You see, the retail turnover for derivatives surged after the pandemic, trading app downloads skyrocketed, work-from-home hours freed up screen time, and weekly index expiries offered a thrill akin to playing the lottery. But a recent SEBI study also found that 89% of the retail traders lose money 90% of the time.

This is why SEBI is trying to draw new boundaries. It’s working on a framework to monitor unusually concentrated positions in the derivatives market. It’s also checking whether large options trades are being paired with cash or spot market orders that nudge prices in a favourable direction. Brokers, on their part, are also preparing for tighter audits, algorithm disclosures, and stricter intraday position limits.

But there’s also the broader policy dilemma SEBI now faces. 

On one hand India wants more foreign capital and global sophistication in its markets. But it also needs to protect its retail traders, many of whom are new, under-informed, and playing a dangerous game. 

That’s why the regulator has floated ideas like a licensing exam for retail derivatives traders and mandatory registration for retail algo trading. It has also ordered any retail algorithm that auto-punches orders to be registered and whitelisted, hoping to expose clandestine “copy trade” Telegram bots that piggyback on institutional flows.

For big guns like Jane Street, though, the more immediate headache could be tighter intraday position limits and mandatory third-party audits of trading code.

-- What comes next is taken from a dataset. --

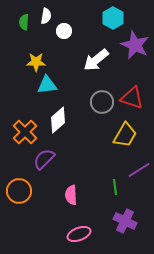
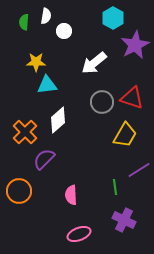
purple star: rotated 20 degrees clockwise
white arrow: moved 2 px left, 3 px down
purple cross: moved 1 px left, 1 px up
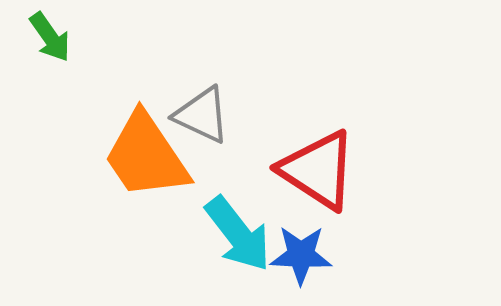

Exchanges are drafting rules that would force high-frequency firms to lodge versions of their algorithms, allowing for post-trade forensic replay if something looks fishy. Then again, experts warn that treating this code like potential contraband could drive capital to Singapore or Dubai.

So, amidst all this, what can you, as a retail investor, do to come out ahead?

Do not venture into derivatives unless you’re ready to lose money. Stick to proven methods based on your risk appetite. It could be diversified mutual funds, index investing, or high-quality stocks held for the long term. Focus on building discipline rather than chasing quick gains.

Whatever the outcome of the Jane Street probe, it’s clear the derivatives segment is set to change.

If regulators find the right balance with smarter surveillance, tighter guardrails, and clear accountability, India’s options market can remain vibrant and inclusive. But if regulation swings too far, the risk is that foreign capital and innovation simply move elsewhere. And that would be a loss not just for Jane Street, but Dalal Street too.